Trentacinquemila iscritti e 6 mila laureati all'anno. Queste le cifre che confermano sostanzialmente i numeri registrati in questi ultimi anni riguardo agli iscritti presso gli atenei regionali. Su base annua, l'Università degli Studi di Trieste...

Trentacinquemila iscritti e 6 mila laureati all'anno.

Queste le cifre che confermano sostanzialmente i numeri registrati in questi ultimi anni riguardo agli iscritti presso gli atenei regionali.

Su base annua, l'Università degli Studi di Trieste, (presente in regione fin dal 1938) conta quasi 19.000 iscritti ripartiti in 12 facoltà.

Quella di Udine, fondata poco più di trent'anni fa (1978), segue, registrando più di 16.300 iscritti suddivisi in 10 facoltà.

A livello regionale, rispetto all'anno accademico precedente (2008-2009), le immatricolazioni presso l'Università degli Studi di Trieste evidenziano un sensibile incremento nelle facoltà di ingegneria, giurisprudenza ed economia, cui fa contrappeso una diminuzione degli iscritti nelle facoltà di architettura, lettere e filosofia e scienze matematiche, fisiche e naturali.

Nell'ateneo friulano sono aumentati sensibilmente gli immatricolati ad agraria e medicina veterinaria, mentre si rilevano diminuzioni nelle facoltà di economia e a medicina e chirurgia.

I dati più interessanti riguardano, tuttavia, il numero dei laureati nelle università regionali, in graduale calo: le statistiche di raffronto a.a. 2009/2008 ci dicono che sul totale dei laureati iscritti in regione (poco più di 6.100), si è registrata una diminuzione dei laureati rispettivamente dell'ordine del 3 p.c. (ateneo triestino) e dell'1,5 p.c. (ateneo friulano).

Si registrano voti di laurea più alti nelle lauree specialistiche: uno studente su due ottiene la lode (contro il 15 p.c. dei laureati triennali) e solo il 12 p.c. ottiene una votazione inferiore a 100/110.

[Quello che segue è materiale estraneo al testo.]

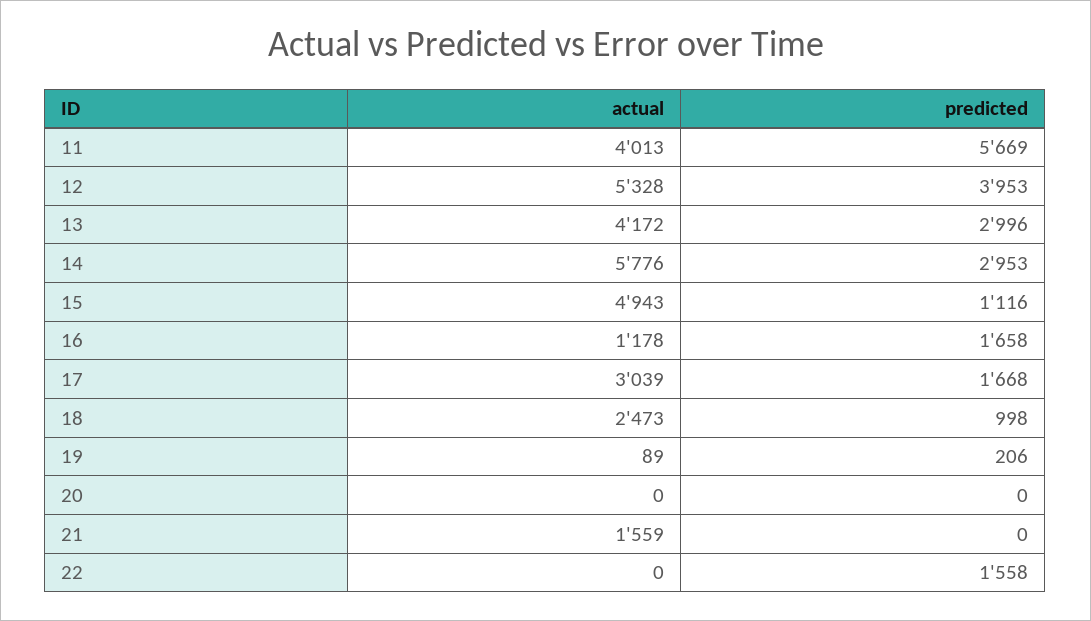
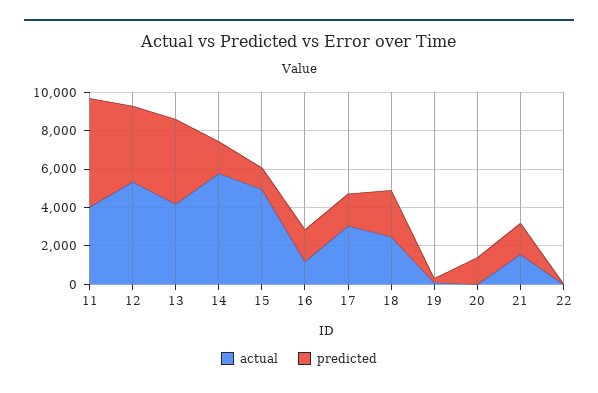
predicted, 13: 2996 -> 4500
predicted, 14: 2953 -> 1500
predicted, 18: 998 -> 2500
predicted, 20: 0 -> 1500
predicted, 21: 0 -> 1500
predicted, 22: 1558 -> 0

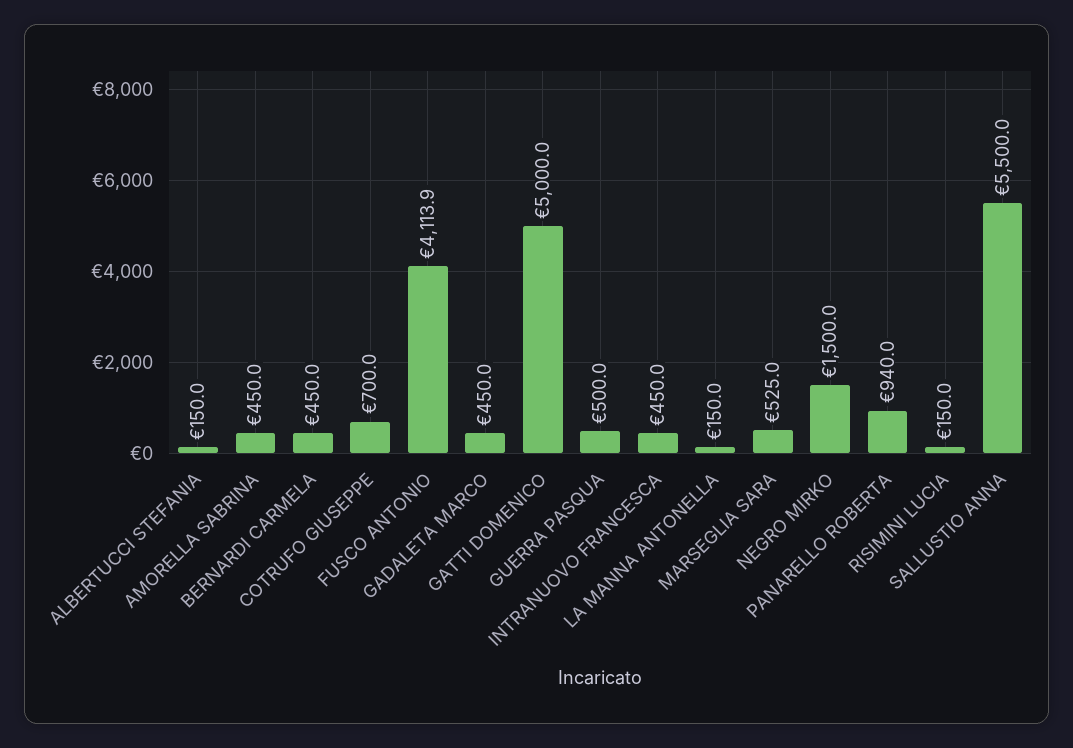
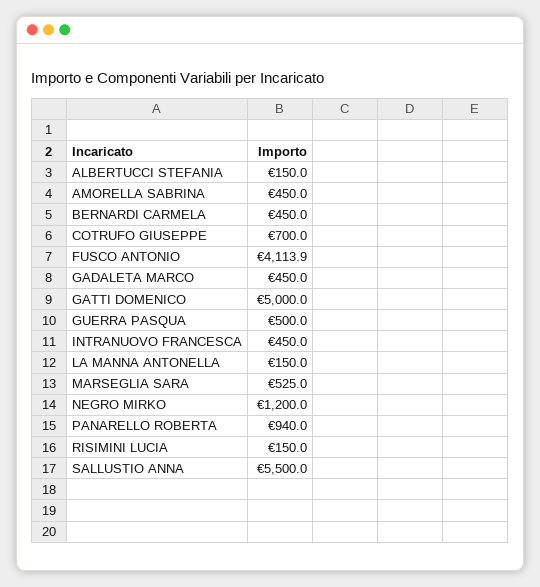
NEGRO MIRKO: 1500 -> 1200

I voti di laurea più elevati si registrano nelle facoltà di lettere e filosofia e di scienze matematiche, fisiche e naturali.

I voti più bassi nelle facoltà di economia e di giurisprudenza.

Il sostanziale equilibro tra i sessi, rilevato dall'ufficio Statistica del MIUR, maschera la netta predilezione delle studentesse per le facoltà umanistiche rispetto a quelle tecnico-scientifiche.

Il rapporto tra maschi e femmine è, in linea di massima, equo solo nelle facoltà di scienze politiche, economia ed architettura.

In crescita, inoltre, il numero dei dottorati di ricerca (329 unità).

Dal punto di vista del rapporto tra personale/iscritti per ateneo, il Friuli Venezia Giulia, nel suo complesso, detiene il primato rispetto alla media italiana.

Ma il corpo docente dell'Università degli Studi di Trieste è più anziano rispetto alla media nazionale: nell'ateneo giuliano l'età media dei docenti di ruolo supera i 53 anni (i 60 per gli ordinari) ed è particolarmente elevata nelle facoltà di lettere e lingue straniere, mentre in quello friulano e alla Sissa i docenti sono mediamente più giovani.

La Regione interviene con cospicue risorse in favore degli atenei.

Di recente la Giunta regionale, su proposta dell'assessore alle Finanze, Sandra Savino, ha autorizzato la concessione di una fideiussione a favore dell'Università degli Studi di Trieste, a garanzia del mutuo che l'ateneo andrà a contrarre con la Cassa depositi e prestiti per i lavori di ristrutturazione della sede distaccata di Gorizia (via D'Alviano), stima dei lavori che si attesta sul milione di euro circa.